# Limits of factorials

1. Dec 31, 2009

### dlf387

1. The problem statement, all variables and given/known data
Find the lim as n-->inf of the sequence
{an}=
1x3x5x...x(2n-1)
_______________
n!

2. Relevant equations

3. The attempt at a solution
I rewrote it as
...(2n-3)(2n-2)(2n-1)
__________________
n(n-1)(n-2)...2x1
which leads me to belive that is converges at infinity--is this at all correct

1. The problem statement, all variables and given/known data

2. Relevant equations

3. The attempt at a solution

Last edited by a moderator: Dec 31, 2009
2. Dec 31, 2009

### HallsofIvy

No, that's not correct.
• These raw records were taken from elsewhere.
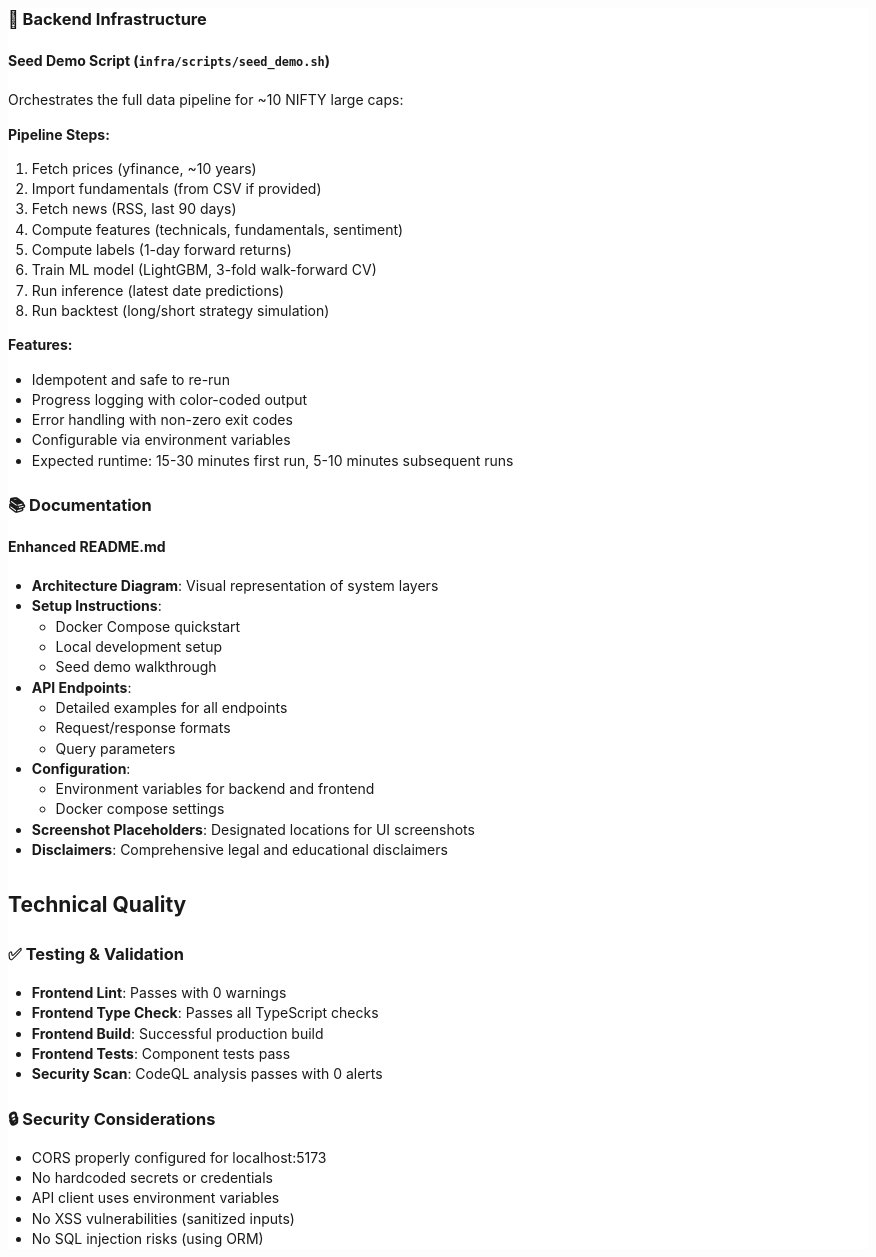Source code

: ### 🔧 Backend Infrastructure

#### Seed Demo Script (`infra/scripts/seed_demo.sh`)
Orchestrates the full data pipeline for ~10 NIFTY large caps:

**Pipeline Steps:**
1. Fetch prices (yfinance, ~10 years)
2. Import fundamentals (from CSV if provided)
3. Fetch news (RSS, last 90 days)
4. Compute features (technicals, fundamentals, sentiment)
5. Compute labels (1-day forward returns)
6. Train ML model (LightGBM, 3-fold walk-forward CV)
7. Run inference (latest date predictions)
8. Run backtest (long/short strategy simulation)

**Features:**
- Idempotent and safe to re-run
- Progress logging with color-coded output
- Error handling with non-zero exit codes
- Configurable via environment variables
- Expected runtime: 15-30 minutes first run, 5-10 minutes subsequent runs

### 📚 Documentation

#### Enhanced README.md
- **Architecture Diagram**: Visual representation of system layers
- **Setup Instructions**: 
  - Docker Compose quickstart
  - Local development setup
  - Seed demo walkthrough
- **API Endpoints**: 
  - Detailed examples for all endpoints
  - Request/response formats
  - Query parameters
- **Configuration**: 
  - Environment variables for backend and frontend
  - Docker compose settings
- **Screenshot Placeholders**: Designated locations for UI screenshots
- **Disclaimers**: Comprehensive legal and educational disclaimers

## Technical Quality

### ✅ Testing & Validation
- **Frontend Lint**: Passes with 0 warnings
- **Frontend Type Check**: Passes all TypeScript checks
- **Frontend Build**: Successful production build
- **Frontend Tests**: Component tests pass
- **Security Scan**: CodeQL analysis passes with 0 alerts

### 🔒 Security Considerations
- CORS properly configured for localhost:5173
- No hardcoded secrets or credentials
- API client uses environment variables
- No XSS vulnerabilities (sanitized inputs)
- No SQL injection risks (using ORM)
And I don't know why you would say that leads you to believe it converges. Obviously, the the denominator cancels with part of the numerator:
$$\frac{(2n-1)!}{n!}= (n+1)(n+2)\cdot\cdot\cdot(2n-1)$$

That does not converge.

3. Dec 31, 2009

### dlf387

Thank you for your reply but I have not had much experience with factorials. Could you please fill in the steps to reach how you got to that final expression? Also, could you please help me understand how to get a finite limit from a factorial?
thanks

4. Dec 31, 2009

### Dick

I think the question is actually about (2n-1)!!/n!. I.e. for n=5, (1*3*5*7*9)/(1*2*3*4*5). If you write that as (1/1)*(3/2)*(5/3)*(7/4)*(9/5) you can see that all of the factors are greater than 1. In fact, a lot of them are greater than 1.5. If n is large what does this tell you about the product?

5. Dec 31, 2009

### dlf387

Thank you very much for the reply. When you write it out like that I can see that the product will eventually reach infinity. But how did you know to rewrite the expression as (2n-1)!!/n!
and what does a double factorial mean?
thanks

6. Dec 31, 2009

### dlf387

Thank you very much for the reply. When you write it out like that I can see that the product will eventually reach infinity. But how did you know to rewrite the expression as (2n-1)!!/n!
and what does a double factorial mean?
thanks

7. Dec 31, 2009

### Dick

You can look up 'double factorial' on line. It's just a shorthand way of writing your product, 1*3*5*7*9=9!!.

8. Dec 31, 2009

### dlf387

I am sorry to belabor the point, but is there anyway to reduce (2n-1)!!/n!
to a more simpler form--like the 1st commentator did? is what they did correct?

i think that n! can be written as (1x2x(n-1)x(n-2)x...x(n)) but could that cancel with anything from the numerator?
thanks

9. Dec 31, 2009

### Dick

Not really. The 2n-1 in the numerator doesn't cancel with anything in the denominator and the even numbers in the denominator don't cancel with anything in the numerator.